Under the new rules, biathletes will no longer just be shooting stationary targets—they will also be shooting each other. Racers will still ski and shoot targets, but after a certain time has elapsed in the race, they will be allowed to shoot one another with rapid tranquillizer bullets. The new bullets are safe, but they eliminate the chance of finishing the race if hit with one. The tranquilizer drops a skier faster than a failed doping test, and will keep them knocked out for close to five hours.
The rifles used in biathlon typically fire .22 caliber bullets that would be deadly to the athletes. The IBF realized that they need competitors alive to keep the sport alive, so they have introduced a fast-acting tranquilizer bullet that will become standard issue on the racing circuit and facilitates the new Battle Royale race format.
Norwegian doctors have spent over two years developing the high-tech ammunition under a thick cloak of secrecy.

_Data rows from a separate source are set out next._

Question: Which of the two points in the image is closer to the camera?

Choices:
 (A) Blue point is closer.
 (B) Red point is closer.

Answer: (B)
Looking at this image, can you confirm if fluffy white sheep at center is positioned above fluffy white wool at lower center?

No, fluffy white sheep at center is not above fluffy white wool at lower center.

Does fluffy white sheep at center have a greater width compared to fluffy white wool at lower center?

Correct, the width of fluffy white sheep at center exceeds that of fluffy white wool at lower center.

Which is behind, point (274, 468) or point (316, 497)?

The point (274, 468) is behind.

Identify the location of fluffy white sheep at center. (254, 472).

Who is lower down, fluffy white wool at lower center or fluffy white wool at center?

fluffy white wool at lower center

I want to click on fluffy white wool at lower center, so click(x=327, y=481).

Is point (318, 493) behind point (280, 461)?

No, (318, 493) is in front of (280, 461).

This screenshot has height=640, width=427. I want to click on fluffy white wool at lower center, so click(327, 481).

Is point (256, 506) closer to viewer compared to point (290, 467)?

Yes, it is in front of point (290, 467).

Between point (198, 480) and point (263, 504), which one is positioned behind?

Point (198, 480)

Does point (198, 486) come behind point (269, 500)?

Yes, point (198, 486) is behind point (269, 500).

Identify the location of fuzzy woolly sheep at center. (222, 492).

One of the doctors, who wished to not be named, told us that the first few prototypes developed were awful: “We would shoot a test subject and they would stumble for minutes and then be out cold for days.” After a long period of tweaking and changing the design of the cartridges, the doctors succeeded in developing the ammunition that acts fast and stays in the system for a shorter period.

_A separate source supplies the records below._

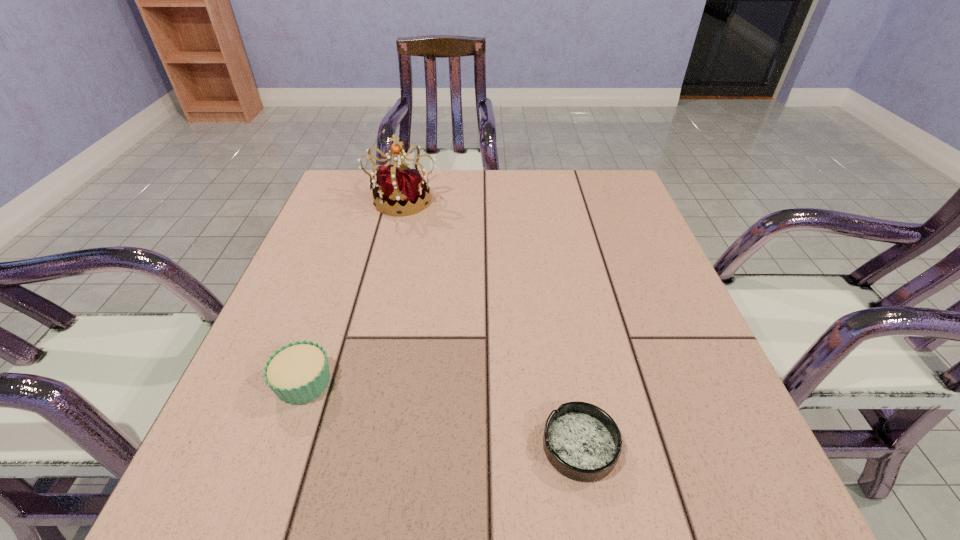
This screenshot has height=540, width=960. What are the coordinates of `object positioned at the near edge` in the screenshot? It's located at click(581, 441).

The width and height of the screenshot is (960, 540). In order to click on tiara that is at the left edge in this screenshot , I will do pyautogui.click(x=402, y=189).

Where is `cupcake located in the left edge section of the desktop`? cupcake located in the left edge section of the desktop is located at coordinates (297, 373).

Identify the location of object at the far left corner. (402, 189).

Where is `free region at the far edge of the desktop`? free region at the far edge of the desktop is located at coordinates (555, 207).

The width and height of the screenshot is (960, 540). I want to click on vacant region at the left edge of the desktop, so point(341,249).

Where is `vacant space at the right edge of the desktop`? This screenshot has width=960, height=540. vacant space at the right edge of the desktop is located at coordinates (616, 260).

Locate an element on the screen. The height and width of the screenshot is (540, 960). free space at the far left corner of the desktop is located at coordinates (339, 198).

The image size is (960, 540). Find the location of `vacant space at the far right corner of the desktop`. vacant space at the far right corner of the desktop is located at coordinates (580, 207).

Identify the location of vacant space that is in between the nearest object and the second farthest object. (442, 414).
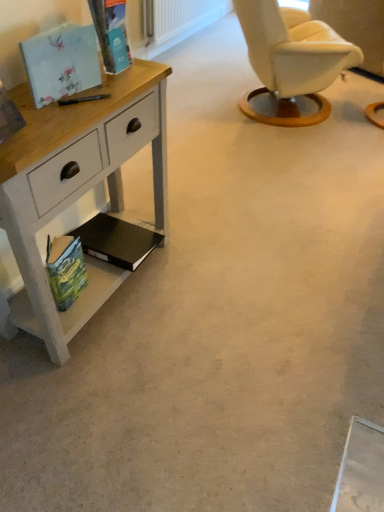
Find the location of a particular element. vacant space that is in between white painted wood desk at left and black matte book at lower left, arranged as the third magazine when viewed from the top is located at coordinates (121, 303).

Most athletes are not keen on the rule changes. Biathlete Geoff Clark of Los Angeles tells the Other Press that, “In the neighbourhood I live in, I have to dodge bullets on the way to Whole Foods. I became a biathlete to avoid being shot and now I will be shot; it sucks but at least I won’t die.”

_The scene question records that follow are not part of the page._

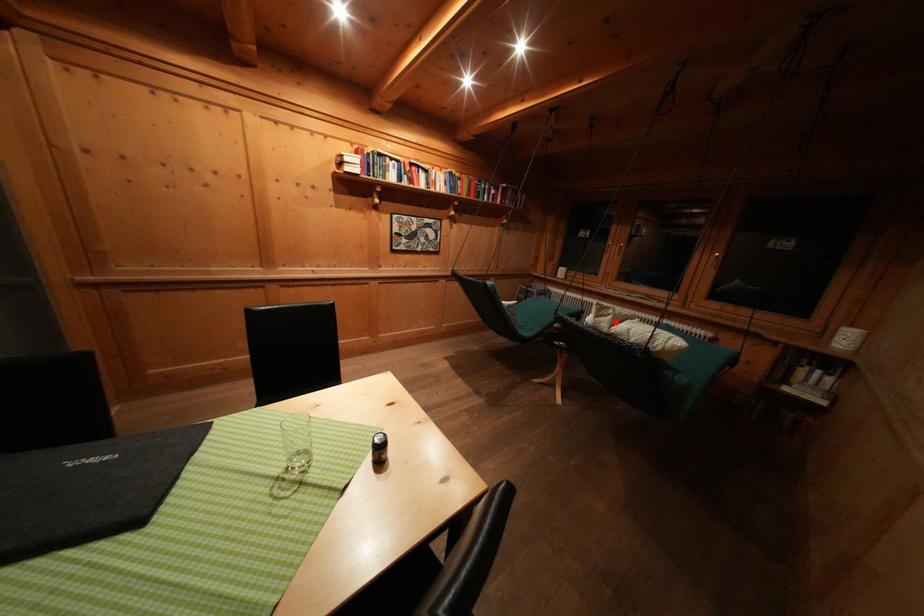
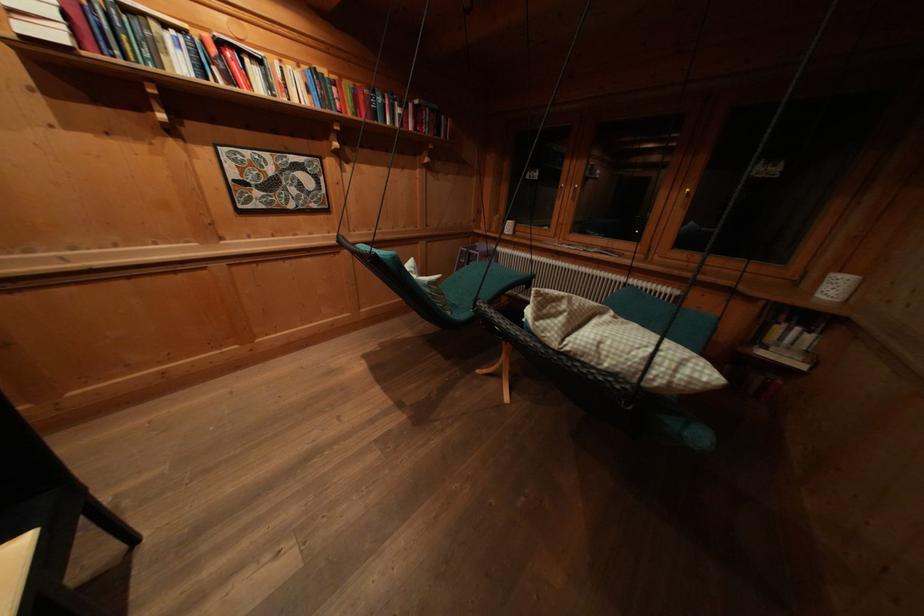
Where in the second image is the point corresponding to the highlighted location from the first image?

(567, 323)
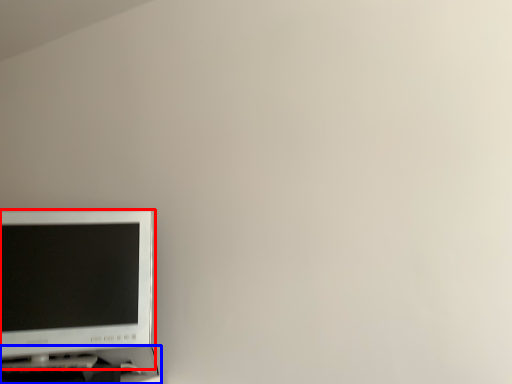
Question: Among these objects, which one is farthest to the camera, computer monitor (highlighted by a red box) or computer desk (highlighted by a blue box)?

Choices:
 (A) computer monitor
 (B) computer desk

Answer: (A)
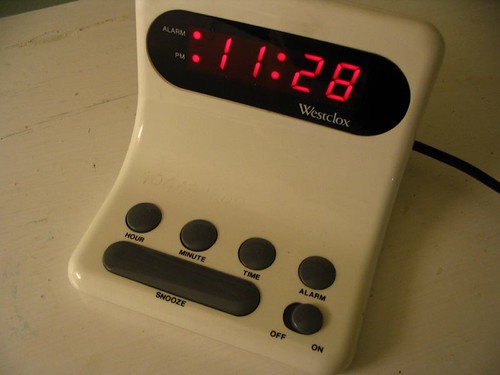
Where is `clock name - westclock`? The image size is (500, 375). clock name - westclock is located at coordinates (318, 115).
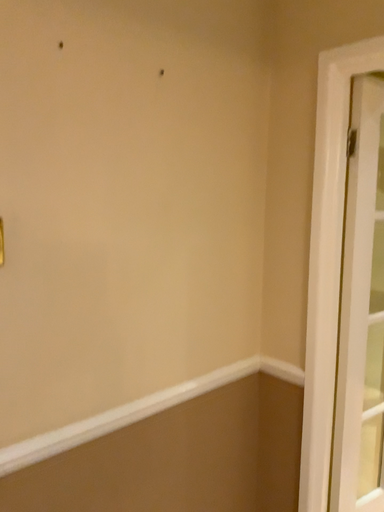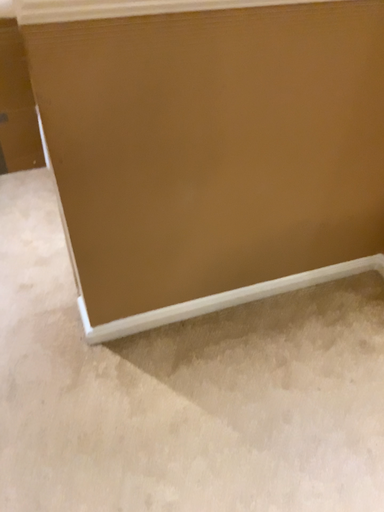
Question: Which way did the camera rotate in the video?

Choices:
 (A) rotated right
 (B) rotated left

Answer: (B)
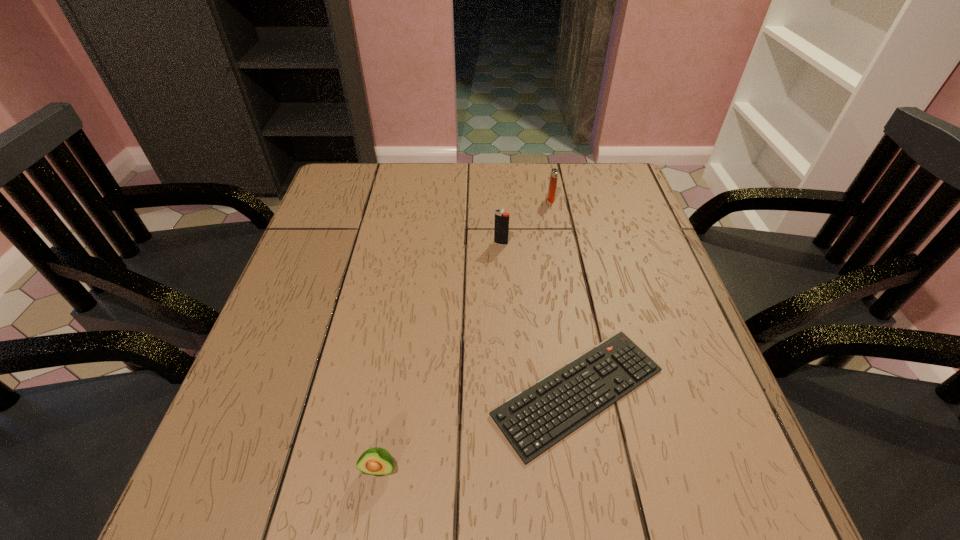
This screenshot has height=540, width=960. In the image, there is a desktop. Identify the location of vacant space at the far left corner. (376, 166).

Identify the location of vacant space at the far right corner of the desktop. (619, 168).

Find the location of `free point between the nearer igniter and the computer keyboard`. free point between the nearer igniter and the computer keyboard is located at coordinates (540, 318).

Locate an element on the screen. This screenshot has height=540, width=960. free space between the avocado and the farther igniter is located at coordinates (465, 334).

Locate an element on the screen. This screenshot has height=540, width=960. free space that is in between the second farthest object and the avocado is located at coordinates (440, 356).

Where is `vacant region between the shortest object and the farthest object`? vacant region between the shortest object and the farthest object is located at coordinates pyautogui.click(x=564, y=296).

Identify the location of empty space between the farthest object and the avocado. (465, 334).

Locate an element on the screen. The height and width of the screenshot is (540, 960). free point between the farthest object and the leftmost object is located at coordinates (465, 334).

What are the coordinates of `free spot between the left igniter and the computer keyboard` in the screenshot? It's located at (540, 318).

In order to click on free space between the nearer igniter and the third tallest object in this screenshot , I will do `click(440, 356)`.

Still, the IBF stands behind their decision and thinks that it’s a win-win solution to dwindling viewership numbers.
“We get our viewership numbers up on television, and no athlete has to get shot with real bullets to achieve the result of increased advertising revenue,” explained Peepikay. “It’s a situation with no losers, we all benefit from this—the public gets entertained, the athletes get to live, and the IBF increases revenues.”
Clearly, biathlon is heading in a more violent direction, and time will only tell if the changes will be welcomed by the rest of the sporting world. For the time being though, it seems that the sport has found a way to stay relevant in a world seeking thrilling violence in sports.